# Lan Server einrichten



## Draxx (3. April 2005)

Hallo liebe tutorials.de User,


ich will mich für denn vielleicht falschen Titel entschuldigen mir ist keiner eingefallen. 


Ich bin der Techniker einer Lanparty und habe ein paar "Probleme". Also wir haben Internet aber möchten nicht das alle User Zugriff haben und jetzt zu denn Sachen:


-Server hat Internet aber sonst keiner
-Server ist über Netzwerk erreichbar (Freigaben und co.)
-Webserver
-User Konten (Beschränkungen)


Also wie oben stehend hat der Server Internet aber nur User die Zugriff haben dürfen ins Internet.
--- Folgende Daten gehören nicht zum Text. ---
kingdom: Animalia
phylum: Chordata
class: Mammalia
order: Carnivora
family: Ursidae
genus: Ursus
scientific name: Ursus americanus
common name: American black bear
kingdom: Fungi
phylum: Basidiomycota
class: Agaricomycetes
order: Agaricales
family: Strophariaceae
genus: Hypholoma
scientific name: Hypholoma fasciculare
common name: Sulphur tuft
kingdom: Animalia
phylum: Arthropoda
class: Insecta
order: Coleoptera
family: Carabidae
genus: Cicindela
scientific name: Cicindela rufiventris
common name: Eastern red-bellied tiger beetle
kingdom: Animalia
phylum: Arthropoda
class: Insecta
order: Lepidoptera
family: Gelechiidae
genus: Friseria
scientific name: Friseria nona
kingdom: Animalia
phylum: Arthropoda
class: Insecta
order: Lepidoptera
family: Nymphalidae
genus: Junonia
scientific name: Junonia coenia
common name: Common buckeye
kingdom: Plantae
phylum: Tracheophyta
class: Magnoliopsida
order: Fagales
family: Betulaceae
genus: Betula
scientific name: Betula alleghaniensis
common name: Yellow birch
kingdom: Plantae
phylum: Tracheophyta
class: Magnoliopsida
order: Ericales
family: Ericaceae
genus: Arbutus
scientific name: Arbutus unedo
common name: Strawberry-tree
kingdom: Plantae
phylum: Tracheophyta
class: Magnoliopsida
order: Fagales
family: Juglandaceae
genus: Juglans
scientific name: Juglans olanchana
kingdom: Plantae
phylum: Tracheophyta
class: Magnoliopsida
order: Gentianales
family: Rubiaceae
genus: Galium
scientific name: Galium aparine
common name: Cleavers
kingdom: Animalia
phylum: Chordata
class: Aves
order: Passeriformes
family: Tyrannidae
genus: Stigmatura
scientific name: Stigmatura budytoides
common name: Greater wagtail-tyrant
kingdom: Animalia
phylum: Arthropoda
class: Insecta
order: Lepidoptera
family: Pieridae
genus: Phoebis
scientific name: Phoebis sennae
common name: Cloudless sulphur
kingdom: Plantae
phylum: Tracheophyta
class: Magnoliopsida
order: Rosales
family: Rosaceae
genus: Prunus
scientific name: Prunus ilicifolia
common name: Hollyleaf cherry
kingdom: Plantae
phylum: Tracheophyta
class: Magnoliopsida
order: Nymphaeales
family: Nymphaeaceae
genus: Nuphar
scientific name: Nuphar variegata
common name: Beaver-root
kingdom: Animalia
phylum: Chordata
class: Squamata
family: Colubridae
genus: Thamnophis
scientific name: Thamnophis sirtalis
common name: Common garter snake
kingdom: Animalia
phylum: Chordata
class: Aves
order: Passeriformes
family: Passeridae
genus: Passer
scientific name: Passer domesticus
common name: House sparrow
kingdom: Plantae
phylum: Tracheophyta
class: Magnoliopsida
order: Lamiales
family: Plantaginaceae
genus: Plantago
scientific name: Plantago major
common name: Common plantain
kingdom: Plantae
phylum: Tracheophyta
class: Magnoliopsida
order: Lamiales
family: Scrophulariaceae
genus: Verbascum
Nur wie löse ich das also ich weiß das ich das mit 2 Netzwerkkarten machen müsste, wie folgend:

1-> Internet zugang (Nur bestimmte user)
2-> Netzwerk zugang (Freigaben zugang)

Nur wie kann ich das mit denn Netzwerkkarten einstellen bzw. wisst ihr gute deutsche Tutorials dazu oder habt selber Erfahrungen die ihr mit mir teilen könntet. 

Ich müsste auch wissen welche Software man bräuchte, möglichst kostengünstig. 


Desweiteren möchte ich das z.B. ich vollen Zugriff habe aber z.B. ein Freund keine Festplatten sieht bzw nur Internet nutzen kann.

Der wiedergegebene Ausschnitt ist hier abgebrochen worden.